▶ _Provided data_
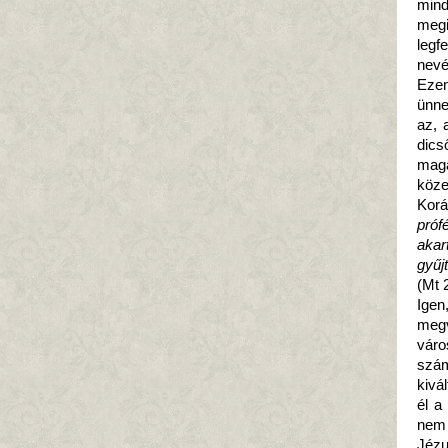
min
megi
legf
nevé
Ezen
ünne
az, 
dics
maga
közel
Kor
próf
akar
gyűjt
(Mt 
Igen
megv
vár
szá
kivá
él a
nem 
Jézu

▶ _Your assignment_
An exact copy of every entry above is needed, minus the pictures.

▶ _Answer to this problem_
min
megi
legf
nevé
Ezen
ünne
az, 
dics
maga
közel
Kor
próf
akar
gyűjt
(Mt 
Igen
megv
vár
szá
kivá
él a
nem 
Jézu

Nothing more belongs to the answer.